By Forum News SL Staff Reporters
The Serra Leone People’s Party (SLPP) government headed by President Julius Maada Bio, on his inception to office, launched the Free School Quality Education (FQSE) programme with the ultimate aim of providing free education to pupils, targeting government and government-assisted primary and secondary schools in the country.
The Free education programme was designed to provide tuition-free education, supply of teaching and learning materials to pupils and schools, recruitment of more teachers, feeding of pupils, provision of infrastructural supports to schools including furniture, and the like.
The school fee subsidies initiative is part of the government’s Free Quality Education project meant to support primary and secondary schools’ administration to run and finance the operations of the schools.
However, a recent twist of events with the Government’s Free Quality Education project have put principals and other heads of schools of government and government-assisted schools in serious constraints over unpaid school fee subsidies for the second and third term of 2024/25 academic year; and they are very determined to withhold the results of pupils.
The government has been reluctant to pay school subsidies for both the second and third terms of the 2024/25 academic year in spite of mounting pressure from the Serra Leone Teachers’ Union, the National Conference of Principals of Secondary Schools (NCPSS), the National Council of Head Teachers (NaCoHT), the Nursery School Association (NSA), and the Technical Vocational Council.
Such a situation exposes government’s inability to fulfill finance its flagship programme- s the Free Quality Education- and to prioritise the needs of its citizens in developing the human capital.
It is very apparent that government officials send their children and other relatives abroad to access quality education, leaving majority of Sierra Leone’s children to struggle in accessing education in under-resourced and poorly managed schools.
The Sierra Leone Teachers Union (SLTU), which had previously issued ultimatum to the government over unpaid subsidies and has held several discussions with relevant Government institutions, appears to have gone silent on the issue after minimal results and lackluster attitude by the government to effect payments.
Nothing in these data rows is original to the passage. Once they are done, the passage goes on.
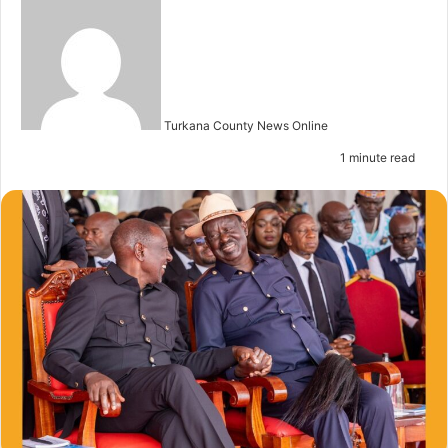
S
e
n
d
a
n
Turkana County News Online
e
1 minute read
m
a
i
l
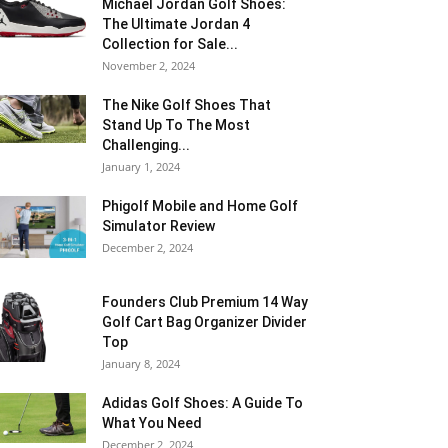
Michael Jordan Golf Shoes:
The Ultimate Jordan 4
Collection for Sale...
November 2, 2024
The Nike Golf Shoes That
Stand Up To The Most
Challenging...
January 1, 2024
Phigolf Mobile and Home Golf
Simulator Review
December 2, 2024
Founders Club Premium 14 Way
Golf Cart Bag Organizer Divider
Top
January 8, 2024
Adidas Golf Shoes: A Guide To
What You Need
December 2, 2024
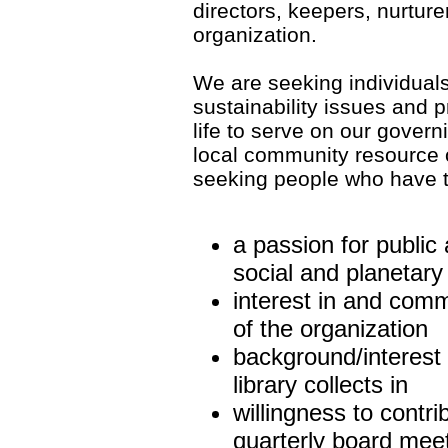
directors, keepers, nurture
organization.
We are seeking individual
sustainability issues and 
life to serve on our gover
local community resource 
seeking people who have th
a passion for public 
social and planetar
interest in and com
of the organization
background/interest 
library collects in
willingness to contr
quarterly board meet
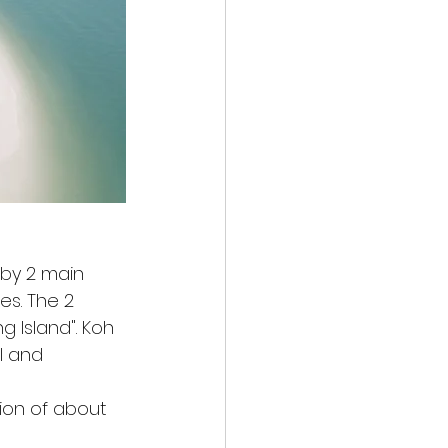
 by 2 main 
es. The 2 
g Island". Koh 
l and 
ion of about 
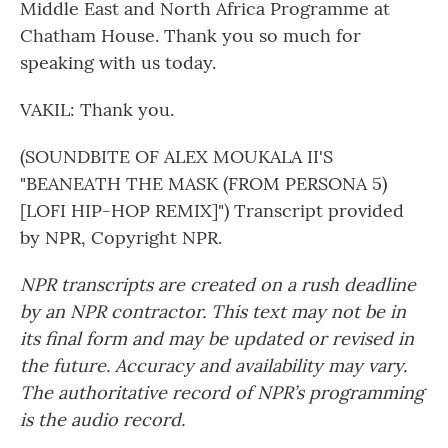
Middle East and North Africa Programme at
Chatham House. Thank you so much for
speaking with us today.
VAKIL: Thank you.
(SOUNDBITE OF ALEX MOUKALA II'S
"BEANEATH THE MASK (FROM PERSONA 5)
[LOFI HIP-HOP REMIX]") Transcript provided
by NPR, Copyright NPR.
NPR transcripts are created on a rush deadline
by an NPR contractor. This text may not be in
its final form and may be updated or revised in
the future. Accuracy and availability may vary.
The authoritative record of NPR’s programming
is the audio record.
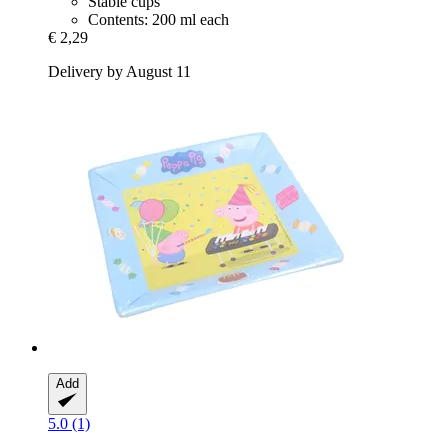
Stable cups
Contents: 200 ml each
€ 2,29
Delivery by August 11
Add
5.0 (1)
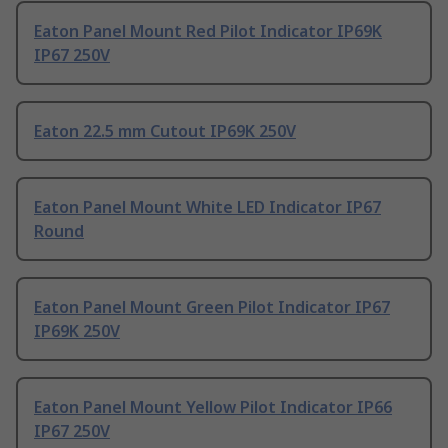
Eaton Panel Mount Red Pilot Indicator IP69K
IP67 250V
Eaton 22.5 mm Cutout IP69K 250V
Eaton Panel Mount White LED Indicator IP67
Round
Eaton Panel Mount Green Pilot Indicator IP67
IP69K 250V
Eaton Panel Mount Yellow Pilot Indicator IP66
IP67 250V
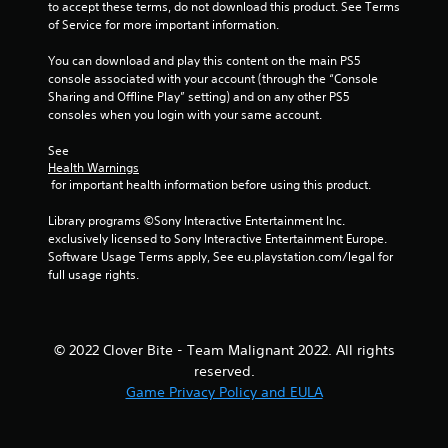
to accept these terms, do not download this product. See Terms 
of Service for more important information.
You can download and play this content on the main PS5 
console associated with your account (through the “Console 
Sharing and Offline Play” setting) and on any other PS5 
consoles when you login with your same account.
See 
Health Warnings
 for important health information before using this product.
Library programs ©Sony Interactive Entertainment Inc. 
exclusively licensed to Sony Interactive Entertainment Europe. 
Software Usage Terms apply, See eu.playstation.com/legal for 
full usage rights.
© 2022 Clover Bite - Team Malignant 2022. All rights
reserved.
Game Privacy Policy and EULA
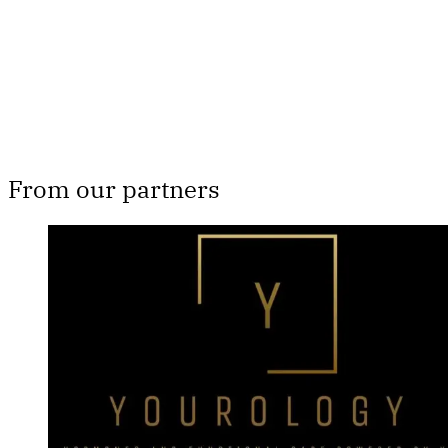
Subscribe now
Already have an account?
Sign in
From our partners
The National Council of Head Teachers (NaCoHT) and the National Conference of Principals of Secondary Schools (NCPSS) have also gone dead on the issue, leaving many heads of schools to wonder what has gone wrong.
As the government has failed to pay these subsidies leading to the end of the academic year, heads of school who are feeling the brunt of the neglect as a result of the immense pressure from their creditors due to unpaid loans to run their schools, have vowed not to issue out report cards to their pupils until the fee subsidies are paid, and might re-open schools for the next academic year in September if it remains unpaid, regardless of SLTU, NCPSS and NaCoHT intervention on this issue.
‘‘Without funds to repay these loans, many school heads are under significant strain amidst litigation and penalties from their creditors’’ exclaimed one of the school heads in Western Area, adding that the Performance-Based Funding (PBF), which was provided by the World Bank to supplement the meagre fee subsidies and cushion the effects of the growing economic hardship on primary schools, has not been paid this year, leaving primary schools in a precarious financial situation.
The primary schools are also grossly under-financed as they only receive from the government as school fee subsidies a meagre sum of NLe 10 per child per term, while junior and senior secondary schools receive NLe 50 and NLe 60 per child per term, respectively.
The wide disparity in funding has left primary schools struggling to operate, exacerbated by the growing prices of goods and services in the country; and this amount has not been improved since the inception of the Free Quality Education project. It is widely considered inadequate with the situation further worsened by government’s failure to supply teaching and learning materials to schools for the past four (4) years. Such raises serious concerns about the government’s commitment to providing free quality education, as promised by the Bio administration which is his flagship programme.
The school administrators, teachers, parents and the pupils are bearing the brunt of the government’s inaction, putting the Human Capital Development of this nation in doubt.